Our sense of sight mimics the mechanism of camera or maybe actually it’s the other way around. But that’s only half the story. Lights reflected by the dog’s face enter via lens and excite sensors at retina – the photographic film of the eye. That’s where the analogy ends I am afraid. The camera doesn’t interpret the image for us. We fall back on the eyes – rather the brain behind the eyes – for that, which is what you are doing right now if you are looking at the picture.

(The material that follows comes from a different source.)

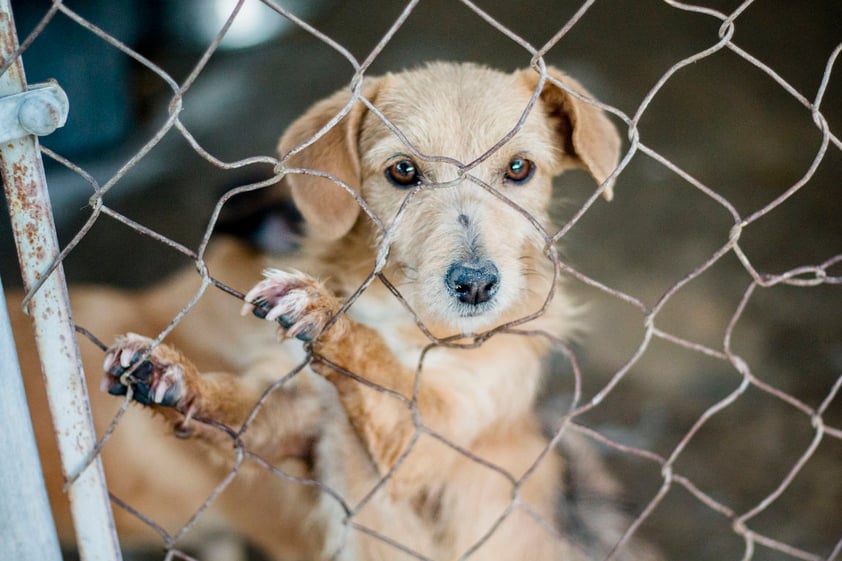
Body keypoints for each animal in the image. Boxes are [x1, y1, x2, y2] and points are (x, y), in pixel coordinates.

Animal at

What is happening inside the brain is nothing short of miracle. Let alone the mechanisms we are yet to fathom, what we understand now is extremely complex processing. The retina map in the form of electrical signals are processed in many layers. The first layer deciphers the edges of the dog’s face and passes on that outcome to the next layer for a bit more detailed processing. And it goes on until we know it’s a dog’s face. But it needs to compare the outcome with something it knows. That aspect is taken care of thanks to our past experiences. We have seen many dogs before. This sums up how we experience seeing, most books say. The image analysis part of artificial intelligence is based on this processing. The ‘comparison with past experiences’ part is mimicked in deep learning. Recent success of AI then means that the above mechanism of ‘outside in’ processing really reflects how the conscious brain works. Right? Wrong – according to Anil Seth.

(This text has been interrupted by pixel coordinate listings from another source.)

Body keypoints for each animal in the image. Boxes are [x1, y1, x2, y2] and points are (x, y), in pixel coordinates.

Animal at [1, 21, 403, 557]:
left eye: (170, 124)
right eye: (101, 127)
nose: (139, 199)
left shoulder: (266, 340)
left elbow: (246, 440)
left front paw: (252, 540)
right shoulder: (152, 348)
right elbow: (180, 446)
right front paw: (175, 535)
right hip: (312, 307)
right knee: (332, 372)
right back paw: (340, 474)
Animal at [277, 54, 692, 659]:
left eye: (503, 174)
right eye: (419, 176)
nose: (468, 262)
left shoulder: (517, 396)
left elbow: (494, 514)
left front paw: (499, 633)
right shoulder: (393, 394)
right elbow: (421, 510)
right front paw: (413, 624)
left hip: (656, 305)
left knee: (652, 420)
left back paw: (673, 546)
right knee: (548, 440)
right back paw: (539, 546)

Seth in his book Being You says it all starts with our predictions based on our experiences. Sensory signals merely assist with error correction. In the end what we see is our best guess after all corrections. So it is ‘inside out’ processing and not ‘outside in’ that gives us our consciousness. The world our conscious mind sees is hallucination indeed, albeit a controlled one. That also explains why sometimes we only see what we want to see (the dog’s face in this picture for instance). The extra focus added by the camera kind of mimics the ‘precision weighting’ aspect of the brain’s mechanism.